## PROBLEM REQUIREMENTS
Go through the records and filter out every line lacking the word "estimate"; copy the lines that remain.

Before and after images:
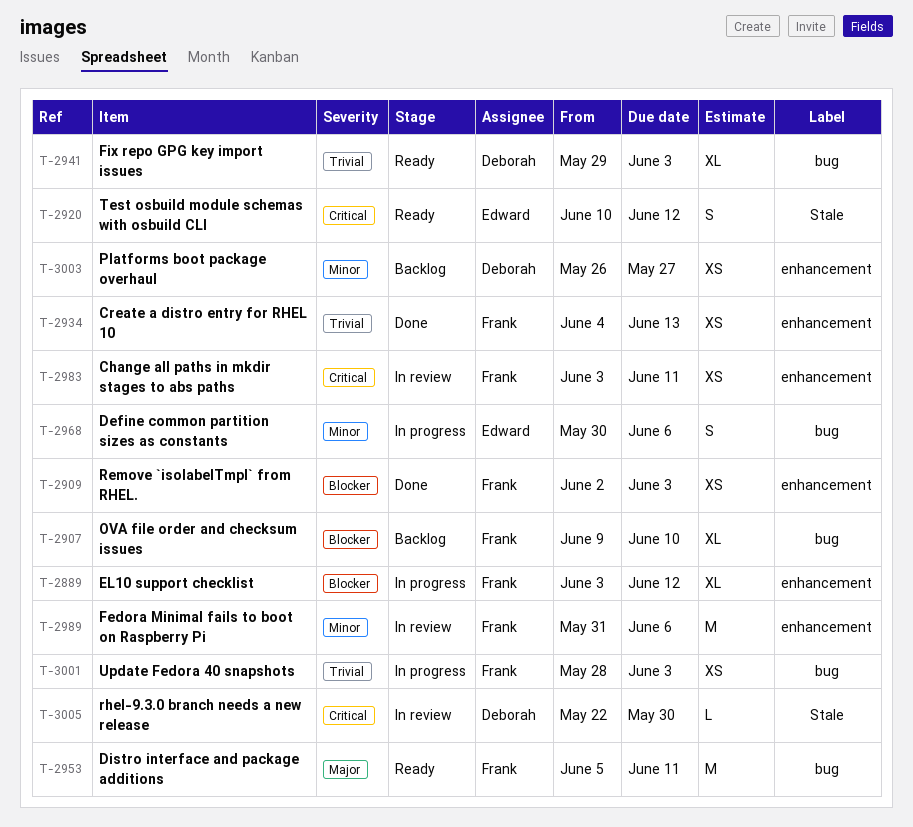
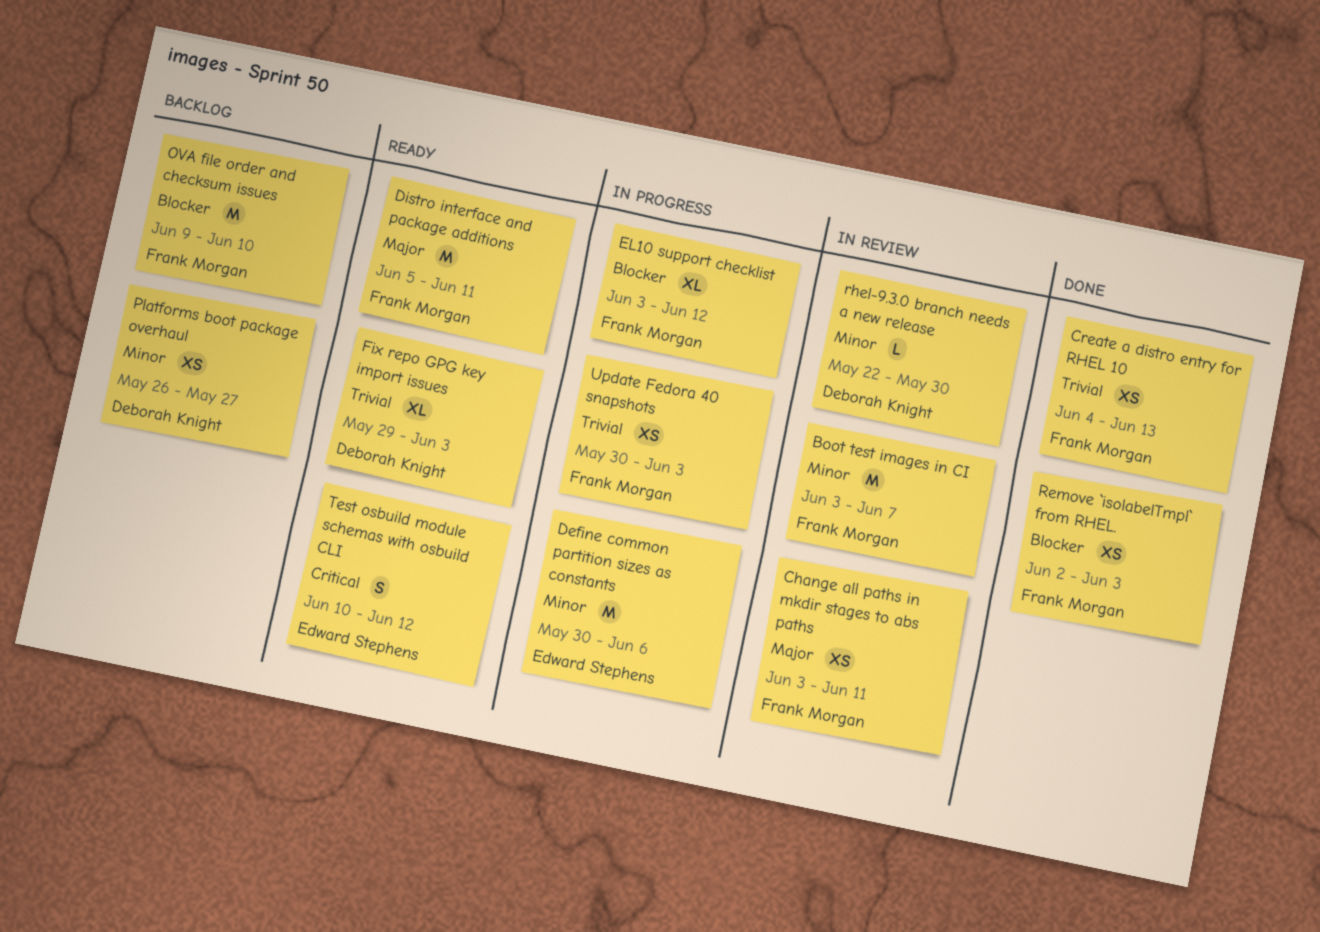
Boot test images in CI: none -> present
Change all paths in mkdir stages to abs paths, priority: Critical -> Major
Define common partition sizes as constants, estimate: S -> M
Fedora Minimal fails to boot on Raspberry Pi: present -> none
OVA file order and checksum issues, estimate: XL -> M
rhel-9.3.0 branch needs a new release, priority: Critical -> Minor
Update Fedora 40 snapshots, start: May 28 -> May 30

## OUTPUT FOR THIS TASK
Define common partition sizes as constants, estimate: S -> M
OVA file order and checksum issues, estimate: XL -> M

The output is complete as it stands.